Average taxable income in 2013-14 – the latest year for which figures are available – was $57,552. If that has increased since then at the same rate as average weekly total full-time adult earnings, then it would now be about $59,500 – a long way below $80,000.
The budget seems to be saying to people with taxable incomes of less than $80,000 – if you want to pay less tax, get yourself a negatively-geared property investment.
Negative gearing still the elephant in the room
The budget is also arguably saying the same thing to people with taxable incomes of over $250,000, people who have already contributed $500,000 to superannuation over the course of their lifetimes, or people who already have at least $1.6 million in their superannuation accounts. The message is if you put any more into superannuation, we are going to tax you more, but if you put it into a negatively-geared property investment, we won’t touch you, because (in the words of the Treasurer’s budget Speech), “that would increase the tax burden on Australians just trying to invest and provide a future for their families”.
Of course, we are not talking about a large number of people here: and the ones we are talking about are extremely well-off. We are actually also talking about people who are much more likely to have a negatively geared property investment (or indeed, more than one), than people with taxable incomes of less than $80,000 per annum.
The budget’s proposed changes to superannuation arrangements make sense.
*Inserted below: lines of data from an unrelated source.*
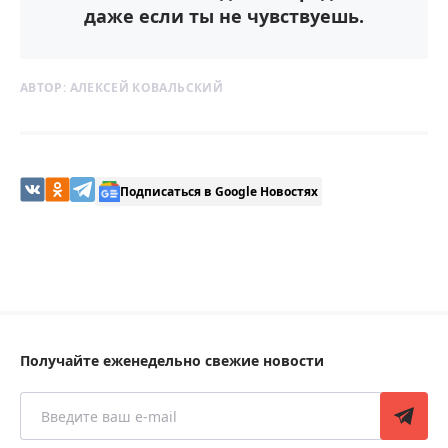
даже если ты не чувствуешь.
АВТОР:
АЛЕКСЕЙ КОВАЛЬСКИЙ
Подписаться в Google Новостях
Получайте еженедельно свежие новости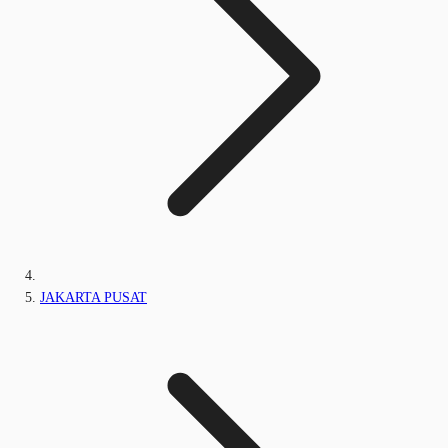
JAKARTA PUSAT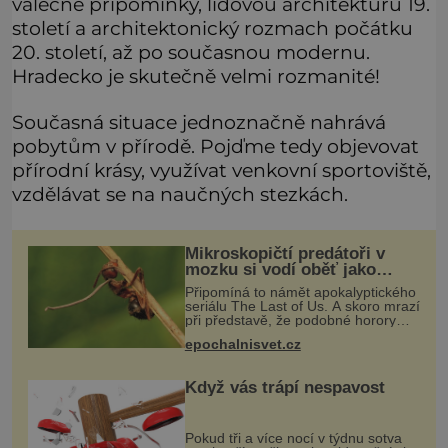
válečné připomínky, lidovou architekturu 19.
století a architektonický rozmach počátku
20. století, až po současnou modernu.
Hradecko je skutečně velmi rozmanité!
Současná situace jednoznačně nahrává
pobytům v přírodě. Pojďme tedy objevovat
přírodní krásy, využívat venkovní sportoviště,
vzdělávat se na naučných stezkách.
Mikroskopičtí predátoři v
mozku si vodí oběť jako
loutku
Připomíná to námět apokalyptického
seriálu The Last of Us. A skoro mrazí
při představě, že podobné horory
probíhají v přírodě běžně – s tím
epochalnisvet.cz
rozdílem, že nejde pouze o infekce
parazitickou houbou a že
Když vás trápí nespavost
Pokud tři a více nocí v týdnu sotva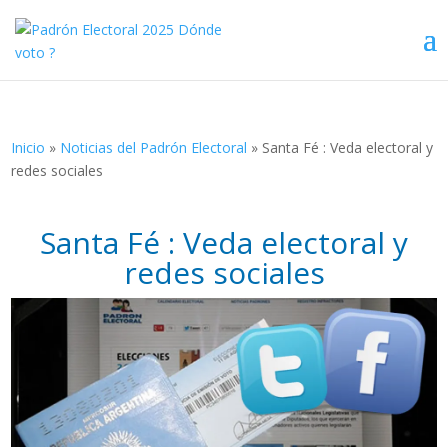
Inicio
»
Noticias del Padrón Electoral
»
Santa Fé : Veda electoral y
redes sociales
Santa Fé : Veda electoral y
redes sociales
But I can’t see why people – even wealthy people – who are “just trying to invest” through superannuation should be singled out for less generous tax treatment, while people who are doing exactly the same thing through negatively geared property (or other) investments remain unscathed.
The Treasurer reportedly toyed with the idea of limiting “excesses and abuses” of negative gearing, with caps on claims. This would have more or less exactly paralleled what the budget seeks to do with regard to superannuation.
The decision not to go down that path was reportedly “a political – and not an economic – move”.
But it has, and will have, economic consequences.
Combined with the Reserve Bank’s latest cut in official interest rates, the budget’s decisions and non-decisions with regard to income tax cuts, superannuation and negative gearing are likely to encourage more Australians to borrow more money in order to invest in the property market. As if Australia didn’t already have one of the developed world’s highest ratios of household debt to GDP or personal income, and amongst the developed world’s most expensive residential real estate. And as if we might not be near the bottom of the interest rate cycle and the peak of the property price cycle.
Is it really consistent with building a “stronger, more diverse, new economy” – as Scott Morrison’s budget speech proclaims – to encourage still more Australians to bet, with borrowed money, that property prices will continue to rise at a faster rate than their incomes?
By the standards of previous pre-election budgets, this was a sober, responsible effort on the part of the government. The government has rightly sought to focus support for superannuation on its stated purpose, and to ensure that multinational companies pay a more appropriate amount of tax.
But the government is unnecessarily, and perhaps dangerously, blinded by its allegiances to its belief in the inherent nobility of small businesses, and to the property industry. Both have prevented it from delivering a better budget.